Rewrite the entries from the line containing "genus: Umbilicus" through the end of the entries, substituting "division" for every "phylum" and keeping everything else unchanged.

Entries excerpted from a collection:
◆ ◆ ◆ ◆ ◆

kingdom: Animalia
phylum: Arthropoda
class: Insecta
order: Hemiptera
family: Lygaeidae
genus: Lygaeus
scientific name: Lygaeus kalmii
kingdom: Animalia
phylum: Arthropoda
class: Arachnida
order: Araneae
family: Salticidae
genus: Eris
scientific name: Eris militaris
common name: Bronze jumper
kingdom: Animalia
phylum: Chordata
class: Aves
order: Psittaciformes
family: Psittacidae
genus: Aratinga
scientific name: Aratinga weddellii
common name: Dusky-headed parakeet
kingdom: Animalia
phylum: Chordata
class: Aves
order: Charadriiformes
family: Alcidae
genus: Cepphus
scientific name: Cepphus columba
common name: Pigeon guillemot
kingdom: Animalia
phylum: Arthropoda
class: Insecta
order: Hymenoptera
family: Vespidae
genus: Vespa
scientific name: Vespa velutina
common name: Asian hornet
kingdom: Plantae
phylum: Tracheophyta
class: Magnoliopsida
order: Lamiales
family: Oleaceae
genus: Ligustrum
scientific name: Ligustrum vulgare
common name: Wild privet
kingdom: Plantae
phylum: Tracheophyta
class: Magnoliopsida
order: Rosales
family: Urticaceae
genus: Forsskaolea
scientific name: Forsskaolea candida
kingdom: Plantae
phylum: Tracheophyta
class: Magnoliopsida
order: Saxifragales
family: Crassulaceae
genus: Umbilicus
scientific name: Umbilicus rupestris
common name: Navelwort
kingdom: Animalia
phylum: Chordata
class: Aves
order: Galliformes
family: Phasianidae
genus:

◆ ◆ ◆ ◆ ◆

■ Output of the task ■
genus: Umbilicus
scientific name: Umbilicus rupestris
common name: Navelwort
kingdom: Animalia
division: Chordata
class: Aves
order: Galliformes
family: Phasianidae
genus:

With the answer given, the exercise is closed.